Even though crime or wrong-doing predominate in this engaging collection, Campbell intends for us to see her characters sympathetically. She succeeds because she writes with knowledge of how desperate people hope and love, telling stories in a style of unsettling grace.
“The Anatomy of Melancholy”
November 16, 2009
The New York Review of Books Classics is celebrating 10 years of publishing. During that decade, one of its best sellers has been The Anatomy of Melancholy by Robert Burton. Every time I read or hear about this 17th century tome, there’s exceptional praise. But I can’t imagine heading in for the read. Not only is this compendium of melancholia’s many dispositions composed of dense prose, it’s written in 17th Century style, using the likes of “doth” and “hath.”

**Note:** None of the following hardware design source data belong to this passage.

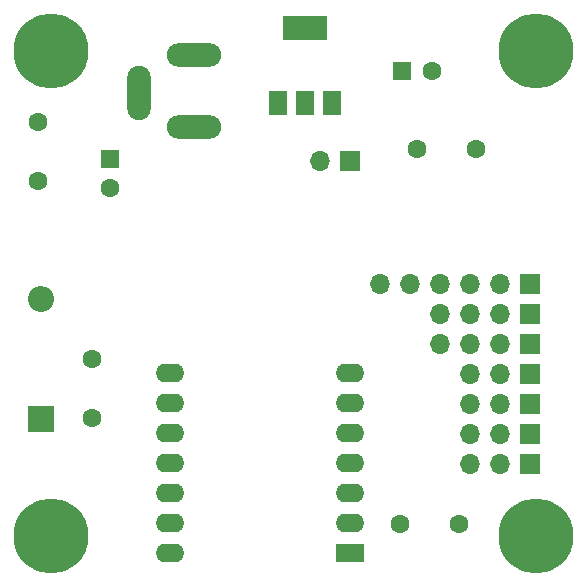
<source format=gts>
%TF.GenerationSoftware,KiCad,Pcbnew,(6.0.1)*%
%TF.CreationDate,2022-06-03T05:47:02-04:00*%
%TF.ProjectId,QTPy49,51545079-3439-42e6-9b69-6361645f7063,rev?*%
%TF.SameCoordinates,Original*%
%TF.FileFunction,Soldermask,Top*%
%TF.FilePolarity,Negative*%
%FSLAX46Y46*%
G04 Gerber Fmt 4.6, Leading zero omitted, Abs format (unit mm)*
G04 Created by KiCad (PCBNEW (6.0.1)) date 2022-06-03 05:47:02*
%MOMM*%
%LPD*%
G01*
G04 APERTURE LIST*
%ADD10R,1.500000X2.000000*%
%ADD11R,3.800000X2.000000*%
%ADD12R,1.700000X1.700000*%
%ADD13O,1.700000X1.700000*%
%ADD14C,6.350000*%
%ADD15C,1.600000*%
%ADD16R,1.600000X1.600000*%
%ADD17O,4.600000X2.000000*%
%ADD18O,2.000000X4.600000*%
%ADD19R,2.400000X1.600000*%
%ADD20O,2.400000X1.600000*%
%ADD21R,2.200000X2.200000*%
%ADD22O,2.200000X2.200000*%
G04 APERTURE END LIST*
D10*
%TO.C,U2*%
X23145282Y-8365482D03*
X25445282Y-8365482D03*
X27745282Y-8365482D03*
D11*
X25445282Y-2065482D03*
%TD*%
D12*
%TO.C,J7*%
X44547282Y-33823482D03*
D13*
X42007282Y-33823482D03*
X39467282Y-33823482D03*
%TD*%
D14*
%TO.C,MTG1*%
X4000000Y-4000000D03*
%TD*%
%TO.C,MTG2*%
X45000000Y-4000000D03*
%TD*%
%TO.C,MTG4*%
X45000000Y-45000000D03*
%TD*%
D12*
%TO.C,J9*%
X44547282Y-38903482D03*
D13*
X42007282Y-38903482D03*
X39467282Y-38903482D03*
%TD*%
D12*
%TO.C,J8*%
X44532282Y-36363482D03*
D13*
X41992282Y-36363482D03*
X39452282Y-36363482D03*
%TD*%
D15*
%TO.C,C5*%
X7463282Y-35053482D03*
X7463282Y-30053482D03*
%TD*%
D14*
%TO.C,MTG3*%
X4000000Y-45000000D03*
%TD*%
D16*
%TO.C,C2*%
X8987282Y-13083103D03*
D15*
X8987282Y-15583103D03*
%TD*%
D16*
%TO.C,C3*%
X33712903Y-5629482D03*
D15*
X36212903Y-5629482D03*
%TD*%
D17*
%TO.C,J1*%
X16047282Y-10443400D03*
X16047282Y-4343400D03*
D18*
X11447282Y-7543400D03*
%TD*%
D12*
%TO.C,J3*%
X44547282Y-23663482D03*
D13*
X42007282Y-23663482D03*
X39467282Y-23663482D03*
X36927282Y-23663482D03*
X34387282Y-23663482D03*
X31847282Y-23663482D03*
%TD*%
D15*
%TO.C,C1*%
X2891282Y-9987482D03*
X2891282Y-14987482D03*
%TD*%
D12*
%TO.C,J6*%
X44532282Y-31283482D03*
D13*
X41992282Y-31283482D03*
X39452282Y-31283482D03*
%TD*%
D12*
%TO.C,J5*%
X44537282Y-28743482D03*
D13*
X41997282Y-28743482D03*
X39457282Y-28743482D03*
X36917282Y-28743482D03*
%TD*%
D12*
%TO.C,J2*%
X29312282Y-13249482D03*
D13*
X26772282Y-13249482D03*
%TD*%
D15*
%TO.C,C6*%
X38474600Y-44000000D03*
X33474600Y-44000000D03*
%TD*%
D19*
%TO.C,BRD1*%
X29307282Y-46447282D03*
D20*
X29307282Y-43907282D03*
X29307282Y-41367282D03*
X29307282Y-38827282D03*
X29307282Y-36287282D03*
X29307282Y-33747282D03*
X29307282Y-31207282D03*
X14067282Y-31207282D03*
X14067282Y-33747282D03*
X14067282Y-36287282D03*
X14067282Y-38827282D03*
X14067282Y-41367282D03*
X14067282Y-43907282D03*
X14067282Y-46447282D03*
%TD*%
D15*
%TO.C,C4*%
X34935282Y-12233482D03*
X39935282Y-12233482D03*
%TD*%
D12*
%TO.C,J4*%
X44547282Y-26203482D03*
D13*
X42007282Y-26203482D03*
X39467282Y-26203482D03*
X36927282Y-26203482D03*
%TD*%
D21*
%TO.C,D1*%
X3145282Y-35093482D03*
D22*
X3145282Y-24933482D03*
%TD*%
M02*

</source>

Last year, I urged my friend BE, a voracious reader, to read it for my vicarious enjoyment. He has yet to reach the last page. I’m not sure he’s even passed page 200. What is it about The Anatomy of Melancholy that sets it apart? viaLibri prices earlier copies ranging from $40 to $272 (as of this date). Echo Library, a print-on-demand publisher, offers it in two volumes. (The NYRB Classics version comes in one volume.) Michael Dirda writes in Classics for Pleasure, “…surrender to its seemingly wayward rhythms and you will understand why Samuel Johnson used to say that it was ‘the only book that ever took him out of bed two hours sooner than he wished to rise.’” Dirda also writes, “The Anatomy of Melancholy is not, in fact, a volume to read through so much as to live with.” I might add for a long time, considering it’s 1,392 pages.